Al relatarle a Pamela sus aventuras de la jornada en Londres, Ursula omitió una escena que había presenciado sin que Izzie lo advirtiera, ocupada como estaba en maniobrar con el coche en plena calle delante del pub Coal Hole. Una mujer con un abrigo de visón salió del hotel Savoy del brazo de un hombre muy elegante. La mujer reía alegremente de algo que el hombre acababa de decir, pero de pronto se soltó de su brazo para hurgar en el bolso, sacar el monedero y dejar un puñado de monedas en el tazón de un exsoldado que había en la acera. El tipo no tenía piernas y estaba encaramado a una especie de carrito de madera improvisado. Ursula había visto a otro hombre sin piernas en un artilugio similar en el exterior de la estación de Marylebone. De hecho, cuanto más se fijaba, más amputados veía en las calles de Londres.
Un portero del Savoy salió pitando para echarse encima del hombre sin piernas, que se escabulló empujándose con las manos por la acera como si fueran remos. La mujer que le había dado dinero regañó al portero —Ursula llegó a verle las bonitas e impacientes facciones—, pero entonces el hombre elegante la cogió con suavidad del codo y se la llevó Strand arriba. Lo destacable de aquella escena no fue el contenido sino los personajes. Ursula no había visto antes al hombre elegante, pero la inquieta mujer era, sin el menor asomo de duda, Sylvie. Parecía hallarse muy lejos de Gerrards Cross.
—Bueno —concluyó Izzie cuando por fin tuvo el coche en la dirección adecuada—, ¡vaya maniobra tan complicada!
Cuando salió la semana siguiente, Ursula no figuraba en la columna de Izzie, ni siquiera una Ursula ficticia. Había escrito sobre la libertad que podía proporcionarle a la mujer soltera ser propietaria de un «cochecito». «Los gozos de la carretera son tanto mayores que el de verse atrapada en un sucio autobús o seguida por un extraño en un oscuro callejón. Al volante de un Sunbeam no hace falta andar mirando con nerviosismo por encima de un hombro».
—Pues qué macabro, digo yo —comentó Pamela—. ¿Crees tú que le ha pasado? ¿Que la ha seguido un extraño por la calle?
—Supongo que montones de veces.
Ursula no volvió a convertirse en la «camarada especial» de Izzie; de hecho, no volvieron a saber de ella hasta que apareció en la puerta en Nochebuena (estaba invitada pero no la esperaban) y declaró estar metida «en un pequeño aprieto», un estado que precisó que Hugh se encerrara con ella en el estudio, del que salió una hora después con expresión casi escarmentada. No llevó regalos y se pasó toda la comida de Navidad fumando y revolviendo con desgana la comida en el plato.

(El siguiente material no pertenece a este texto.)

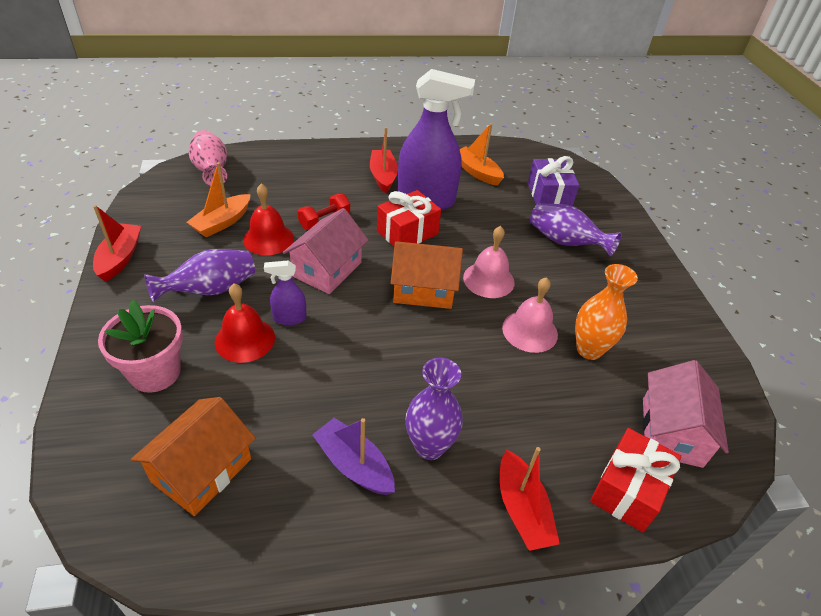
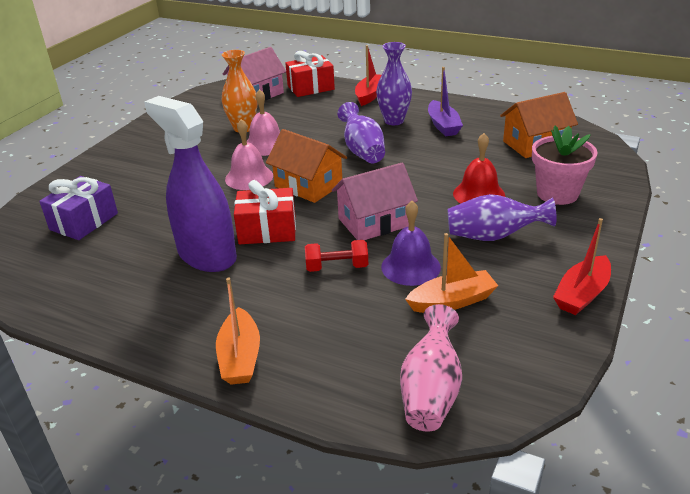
camera: 140 degrees left, 10 degrees down
(268, 238) = (410, 267): red bell -> purple bell
(289, 318) = (434, 197): purple spray bottle -> none
(383, 176) = (215, 301): red boat -> none
(477, 172) = (106, 270): orange boat -> orange boat (240, 357)
(565, 242) = (145, 182): purple vase -> purple vase (362, 151)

—Renta anual de veinte libras —dijo Hugh cuando Bridget dejaba en la mesa el pudin empapado en brandy— y gasto anual de veinte y media equivale a miseria.

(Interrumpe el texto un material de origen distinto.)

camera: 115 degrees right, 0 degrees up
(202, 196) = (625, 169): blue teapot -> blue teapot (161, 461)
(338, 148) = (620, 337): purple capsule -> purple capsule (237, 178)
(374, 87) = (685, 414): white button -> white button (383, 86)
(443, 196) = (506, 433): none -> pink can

—Ay, cállate ya —soltó Izzie, y se alejó haciendo aspavientos antes de que Teddy acercara siquiera la cerilla al pudin.
—Eso es de Dickens —le dijo Sylvie a Ursula.
Por la mañana, una Izzie algo contrita le dijo a Ursula a modo de explicación:
—J’étais un peu dérangée. Soy tonta, la verdad. Me he metido en un pequeño lío.
A principios de año el Sunbeam desapareció y la vivienda en Basil Street se cambió por otra en el barrio menos recomendable de Swiss Cottage (un endroit más aburrido incluso); aun así, Izzie siguió siendo Izzie, sin lugar a dudas.